Kutipan
____________
Kota Kembang | jurnaldepok.id
Dewan Perwakilan Rakyat Daerah (DPRD) Kota Depok saat ini tengah membahas Rancangan Peraturan Daerah Kota Depok tentang Perubahan atas Peraturan Daerah Kota Depok Nomor 14 Tahun 2013 tentang Penyerahan Prasarana, Sarana dan Utilitas Perumahan dan Permukiman oleh Pengembang di Kota Depok.
Raperda tersebut tak lain untuk mengawasi pengembang perumahan yang ada di Depok untuk memenuhi kewajibannya menyediakan serta menyerahkan sarana dan utilitas perumahan dan pemukiman termasuk di dalamnya fasos fasum.
“Ini menjadi suatu masalah, maka dibentuklah pansus tentang PSU ini. Dalam pembahasan di pansus nanti tentu ada koordinasi dengan OPD, pansus dan pihak terkait. Nanti kami akan cek ke lapangan terkait fasos fasum pengembang yang belum diserah terimakan,” ujar Hendrik Tangke Allo, Ketua DPRD Depok, kemarin.
Ia menambahkan, fasos fasum yang dikeluarkan nantinya menjadi asset pemerintah daerah. Dibentuknya pansus tersebut, kata dia, karena pihaknya melihat ada kelemahan terkait hal itu (pengadaan fasos fasum,red).
____________
Data yang Diberikan
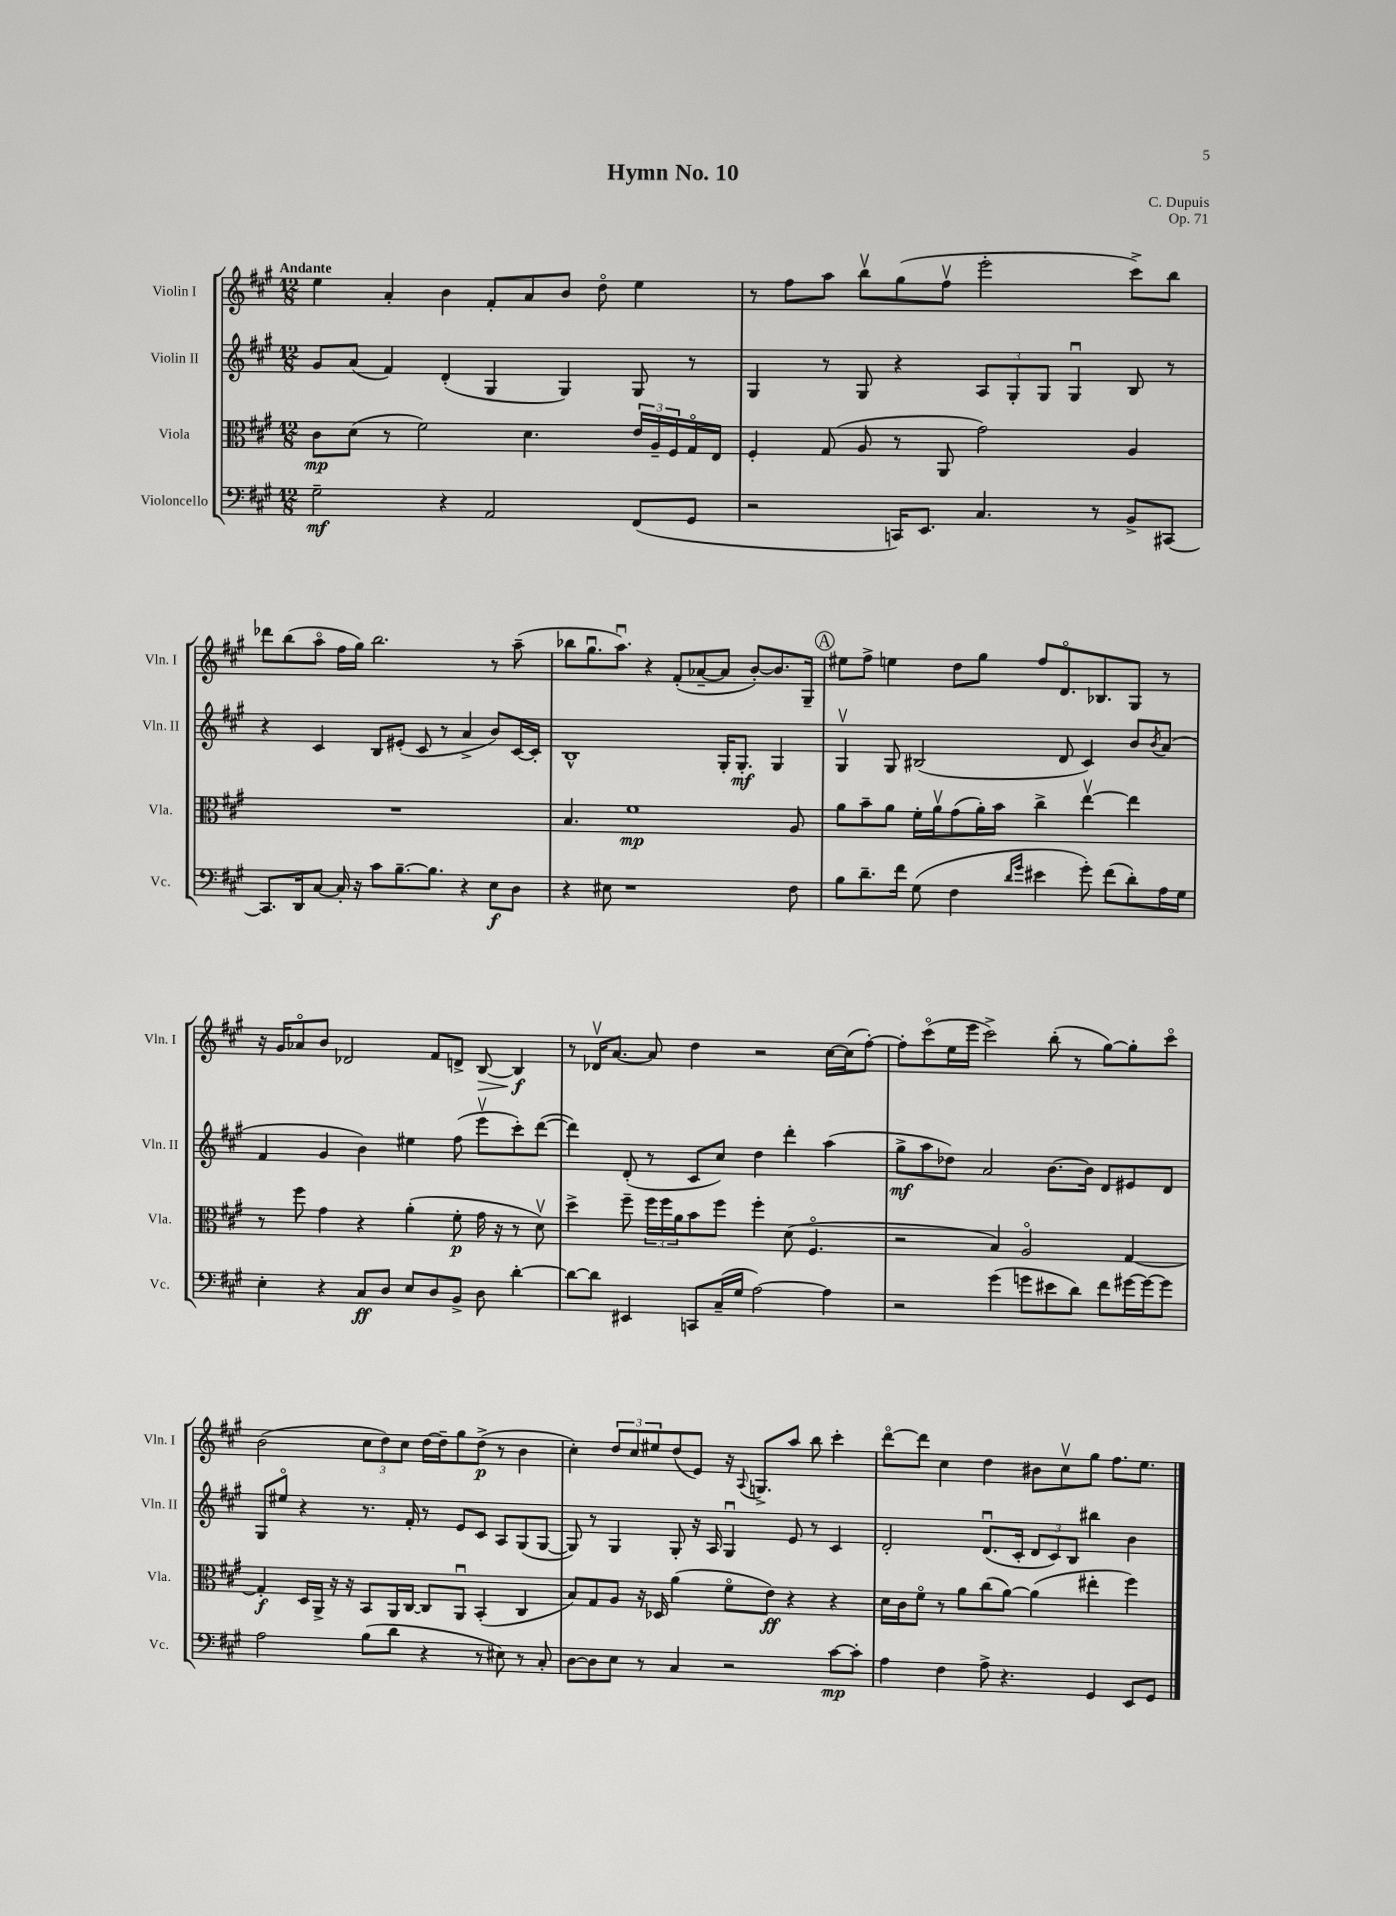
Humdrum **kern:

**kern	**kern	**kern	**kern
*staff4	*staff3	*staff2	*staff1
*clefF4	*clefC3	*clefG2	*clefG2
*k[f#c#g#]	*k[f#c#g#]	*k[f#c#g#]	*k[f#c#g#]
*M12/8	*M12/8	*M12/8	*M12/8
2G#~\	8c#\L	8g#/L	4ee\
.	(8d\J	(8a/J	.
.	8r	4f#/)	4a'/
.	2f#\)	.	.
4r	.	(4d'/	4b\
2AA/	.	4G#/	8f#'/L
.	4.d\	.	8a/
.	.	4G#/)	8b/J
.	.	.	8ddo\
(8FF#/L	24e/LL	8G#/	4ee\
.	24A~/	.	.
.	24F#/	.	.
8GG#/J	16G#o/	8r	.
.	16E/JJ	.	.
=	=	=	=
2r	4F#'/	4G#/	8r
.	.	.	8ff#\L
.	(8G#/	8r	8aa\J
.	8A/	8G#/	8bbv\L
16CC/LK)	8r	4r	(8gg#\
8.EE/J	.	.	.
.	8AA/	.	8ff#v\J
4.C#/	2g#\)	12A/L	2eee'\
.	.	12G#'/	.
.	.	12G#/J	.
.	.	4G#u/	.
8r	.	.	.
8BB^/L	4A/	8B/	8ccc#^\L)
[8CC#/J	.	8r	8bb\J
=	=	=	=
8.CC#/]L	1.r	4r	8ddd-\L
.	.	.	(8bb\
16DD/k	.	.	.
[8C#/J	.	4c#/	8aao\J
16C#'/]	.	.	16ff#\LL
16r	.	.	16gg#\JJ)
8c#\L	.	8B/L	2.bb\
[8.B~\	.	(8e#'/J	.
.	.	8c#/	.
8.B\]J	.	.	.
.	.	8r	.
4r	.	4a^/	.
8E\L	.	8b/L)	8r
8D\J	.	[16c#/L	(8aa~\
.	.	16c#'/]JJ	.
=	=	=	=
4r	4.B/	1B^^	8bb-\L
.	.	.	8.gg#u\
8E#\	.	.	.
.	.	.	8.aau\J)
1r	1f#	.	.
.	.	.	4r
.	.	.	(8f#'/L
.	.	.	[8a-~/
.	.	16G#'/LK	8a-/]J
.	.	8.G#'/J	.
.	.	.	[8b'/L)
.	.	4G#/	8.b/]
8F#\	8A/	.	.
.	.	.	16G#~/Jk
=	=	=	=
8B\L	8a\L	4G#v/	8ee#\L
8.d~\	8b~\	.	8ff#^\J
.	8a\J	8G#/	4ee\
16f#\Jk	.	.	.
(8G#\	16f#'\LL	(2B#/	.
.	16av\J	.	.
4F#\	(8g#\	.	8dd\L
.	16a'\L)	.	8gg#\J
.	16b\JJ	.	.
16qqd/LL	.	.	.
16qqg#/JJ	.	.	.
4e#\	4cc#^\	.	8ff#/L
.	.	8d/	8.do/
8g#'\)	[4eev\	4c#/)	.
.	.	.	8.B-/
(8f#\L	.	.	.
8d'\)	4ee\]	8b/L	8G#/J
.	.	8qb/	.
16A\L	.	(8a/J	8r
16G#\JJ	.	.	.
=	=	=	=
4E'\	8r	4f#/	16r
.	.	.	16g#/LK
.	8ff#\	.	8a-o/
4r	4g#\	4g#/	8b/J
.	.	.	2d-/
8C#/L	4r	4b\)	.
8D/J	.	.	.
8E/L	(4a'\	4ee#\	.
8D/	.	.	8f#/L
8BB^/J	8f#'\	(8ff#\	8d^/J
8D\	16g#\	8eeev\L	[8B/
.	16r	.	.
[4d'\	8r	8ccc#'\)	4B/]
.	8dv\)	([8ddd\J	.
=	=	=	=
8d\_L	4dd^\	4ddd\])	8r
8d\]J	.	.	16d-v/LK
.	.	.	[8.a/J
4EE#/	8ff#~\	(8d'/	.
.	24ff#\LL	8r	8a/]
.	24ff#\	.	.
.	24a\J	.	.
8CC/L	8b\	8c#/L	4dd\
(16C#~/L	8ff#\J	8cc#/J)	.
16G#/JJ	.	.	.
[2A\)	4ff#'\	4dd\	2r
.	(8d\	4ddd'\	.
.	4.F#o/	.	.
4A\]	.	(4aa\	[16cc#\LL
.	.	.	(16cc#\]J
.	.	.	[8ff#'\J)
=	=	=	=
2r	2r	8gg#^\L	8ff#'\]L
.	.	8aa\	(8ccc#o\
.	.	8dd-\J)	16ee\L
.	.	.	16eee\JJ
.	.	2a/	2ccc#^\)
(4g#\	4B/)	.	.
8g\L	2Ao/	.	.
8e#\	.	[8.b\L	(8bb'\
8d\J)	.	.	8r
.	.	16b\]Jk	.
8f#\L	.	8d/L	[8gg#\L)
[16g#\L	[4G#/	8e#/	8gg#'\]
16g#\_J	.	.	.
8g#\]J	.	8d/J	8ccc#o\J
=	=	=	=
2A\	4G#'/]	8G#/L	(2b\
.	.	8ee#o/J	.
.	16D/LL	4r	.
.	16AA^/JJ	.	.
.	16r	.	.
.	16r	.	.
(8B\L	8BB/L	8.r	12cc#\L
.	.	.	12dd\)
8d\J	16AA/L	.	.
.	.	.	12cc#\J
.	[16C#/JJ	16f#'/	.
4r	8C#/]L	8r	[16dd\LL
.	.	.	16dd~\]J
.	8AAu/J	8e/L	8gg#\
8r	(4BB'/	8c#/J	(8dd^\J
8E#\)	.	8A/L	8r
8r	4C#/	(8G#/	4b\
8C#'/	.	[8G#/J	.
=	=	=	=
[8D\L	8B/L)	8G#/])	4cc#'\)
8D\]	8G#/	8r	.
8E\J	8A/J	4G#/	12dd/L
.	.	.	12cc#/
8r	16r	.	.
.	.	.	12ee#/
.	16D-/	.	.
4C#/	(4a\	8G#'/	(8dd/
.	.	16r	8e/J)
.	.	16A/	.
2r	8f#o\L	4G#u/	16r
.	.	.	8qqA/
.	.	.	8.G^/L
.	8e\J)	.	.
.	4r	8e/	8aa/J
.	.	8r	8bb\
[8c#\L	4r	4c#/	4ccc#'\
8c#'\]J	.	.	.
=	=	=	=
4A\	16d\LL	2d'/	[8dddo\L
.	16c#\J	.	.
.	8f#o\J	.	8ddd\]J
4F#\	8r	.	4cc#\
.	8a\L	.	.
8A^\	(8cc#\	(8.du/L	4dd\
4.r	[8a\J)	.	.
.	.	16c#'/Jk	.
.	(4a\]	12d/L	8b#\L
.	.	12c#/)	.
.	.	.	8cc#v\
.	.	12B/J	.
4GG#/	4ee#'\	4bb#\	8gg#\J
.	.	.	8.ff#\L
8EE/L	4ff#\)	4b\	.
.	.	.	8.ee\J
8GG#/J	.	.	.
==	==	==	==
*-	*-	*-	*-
____________
Tugas Latihan
Tentukan apakah setiap pernyataan berikut sesuai dengan kutipan: (a) Ketua DPRD Depok adalah Hendrik Tangke Allo; (b) fasos fasum yang diserahkan nantinya menjadi aset pengembang; (c) raperda yang dibahas mengubah Peraturan Daerah Kota Depok Nomor 14 Tahun 2013. Jawab ya atau tidak untuk masing-masing, lalu kutip secara persis kata-kata dalam kutipan yang menjadi dasar jawaban. Entri-entri di atas tidak berhubungan dengan kutipan.

Jawaban Latihan
(a) Ya: "ujar Hendrik Tangke Allo, Ketua DPRD Depok"
(b) Tidak: "fasos fasum yang dikeluarkan nantinya menjadi asset pemerintah daerah"
(c) Ya: "Perubahan atas Peraturan Daerah Kota Depok Nomor 14 Tahun 2013"